This question is also not about If one test - one assert breaks DRY principle as suggested. The question remains despite of using single or many assert per test.

Let's make a simplified example with two public methods (example in PHP):

class Parser {
   public function parse_class() {
      return $this->parse("Class"); 
   }
   public function parse_methods() {
      return $this->parse("Methods");
   }
   private function parse($what) {
      // make proper regexp to find class name or methods name
      return $results
   }
   }

If the code war refactored this way, to remove duplication - we have a choice to have duplication in tests:

function test_parse_class_gives_empty_array_when_no_classes() {
  $parser = new Parser("Foo");
  $this->assertEmpty($parser->parse_class());
}
function test_parse_method_gives_empty_array_when_no_methods() {
  $parser = new Parser("Bar");
  $this->assertEmpty($parser->parse_methods());
}

or to introduce some logic in test, to reduce this duplication:

/**
* @dataProvider [ ['class', 'no class definition here'],['methods', 'foo bar baz']]
*/
function test_parse_methods_return_empty_arrays_when_nothind_found($suffix, $str){
  $methodName = "parse_" . $suffux;
  $parser = new Parser($str);
  $this->assertEmpty($parser->$methodName());
}

The first approach is easier to read, but burden to write and maintain (and the amount of tests increase by two for each edge case). If it's refactored as in 2nd example - it's easier to maintain, but harder to read and comprehend. Additionally: should it be tested as well?
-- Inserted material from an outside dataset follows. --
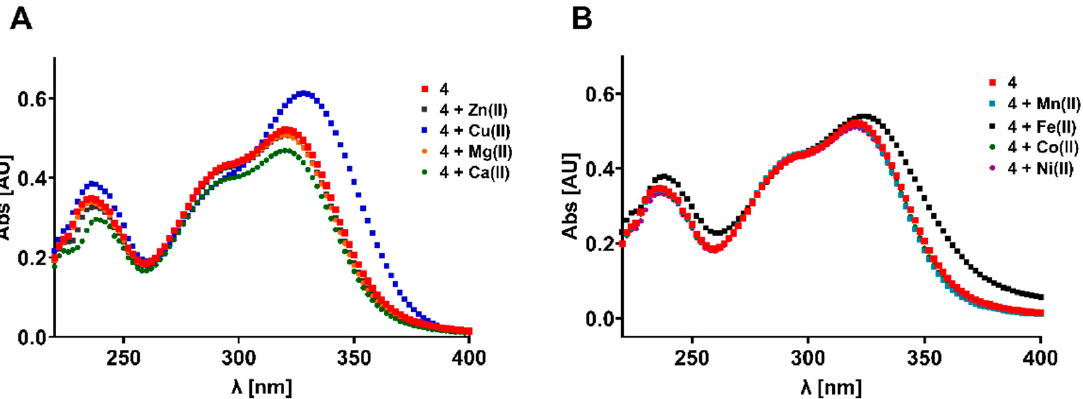
Figure 4. Metal chelation properties of N -propargyhydroxamate 4 . Absorption spectra changes for compound 4 incubated with different metal ions (panel ( A ): Zn 2+ , Cu 2+ , Mg 2+ , Ca 2+ ; panel ( B ): Mn 2+ , Fe 2+ , Co 2+ , Ni 2+ ) at equimolar concentrations.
Third option would be to maybe assume that the provate method is a responsibility in itself and extract to yet another class. parse method would be public and it would be easier to test. But then most probably the original code will become too fragmented (like: nothing is happening anywhere anymore)?

What kind of approach works best with such situation? Maybe it's a pattern I fail to recognize?

2
  • 1
    I've seen this one. It's not about testing private methods, but avoiding duplications in test when testing public methods (e.g. when they merely delegate to private methods).
    – Greg
    Commented Nov 10, 2015 at 5:31
  • In my opinion, both approaches are as good as each other. The first has the advantage that each test method clearly describes what that single test does, but it has more code to maintain. The second has slightly less visibility of the purpose of each test, but the code is more concise, yet still easy to read. I'd suggest it's a matter of personal preference as to which one you choose.